Here are the stats for these hot dogs:
Kerry’s Low Sodium Version of Joshua Weissman’s Hot Dogs
58 Hot Dogs (6 inches in length)
- 72g, Coconut Flour
- 1 Tbsp Ground Coriander
- 1 tbsp, Garlic powder
- 2.50 tbsp, Smoked Paprika
- 2 tsp, Ground Black Pepper
- 2 tbsp(s), mustard powder
- 1 tablespoon, Brown Sweetener
- 0.75 cup, distilled water
- 3 lb(s), pork shoulder
- 3 lb(s), Beef Chuck
- 0.50 tbsp, Salt
- 5g, Curing Salt (Weight this PLEASE. This needs to be exact.)
- 1 package of collagen casings or natural casings, if available.
- If using natural casings, rinse off the salt from the casings. Soak in warm water for 1 hour. If using collagen casings, skip this.
- Cut meat into long strips.
- Run strips through the meat grinder attachment in a stand mixer.
- After grounding the meat, give the meat one more pass through the meat grinder.
- Knead the meat for 30 seconds before adding water and knead until it comes together.
- In a separate bowl, combine all dry ingredients and whisk until combined.
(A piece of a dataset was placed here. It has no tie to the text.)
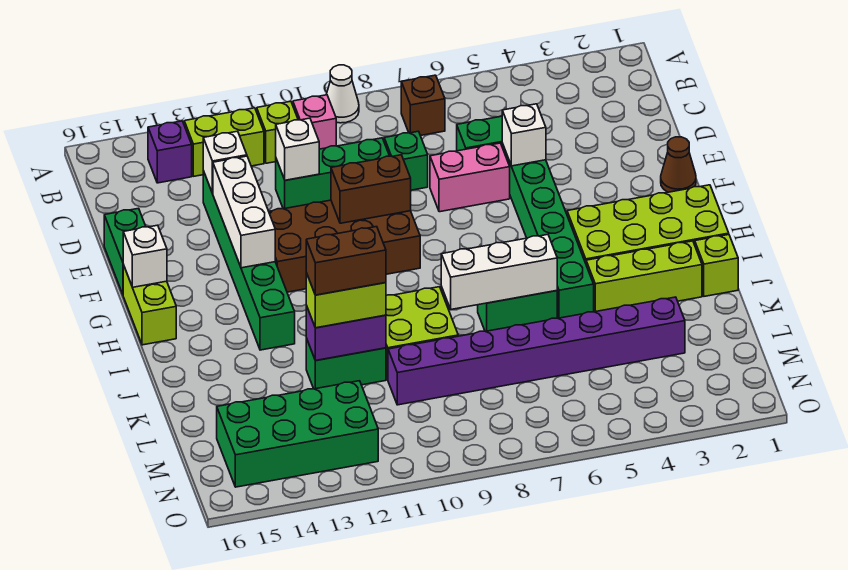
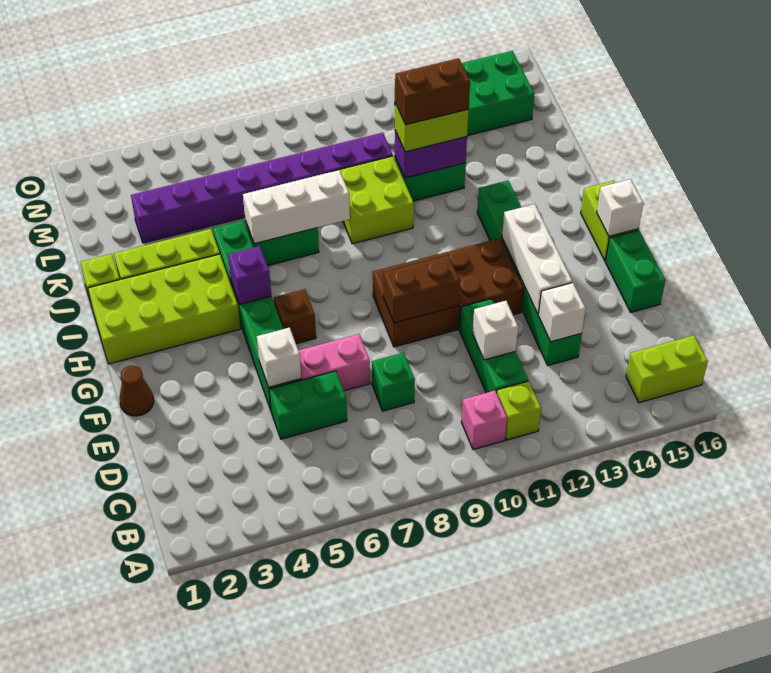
white 1x1 cone [326,65,359,123] -> none
brown 1x1 brick [401,75,445,136] -> brown 1x1 brick moved to [274,289,316,344]
lime 1x2 brick [184,108,264,176] -> lime 1x2 brick moved to [626,335,708,403]
purple 1x1 brick [148,121,192,183] -> purple 1x1 brick moved to [228,246,271,305]
green 1x3 brick [276,138,389,209] -> green 1x3 brick turned to [459,299,528,393]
Add ice water and mix until paste forms.
- Add paste to the meat and mix until combined. 3-5 minutes.
- Slide a sheet casing over a sausage stuffer and start stuffing. Stuff until the casing is full. Make sure to leave a little room at the end to tie it off. Twist the casing at hot dog length. Repeat with the remaining casings and meat. NOTE – twist the casing between each hot dog really tight. If you don’t they will unravel.
- Setup a steamer and steam the hot dogs in batches for 15 minutes. Serve or freeze.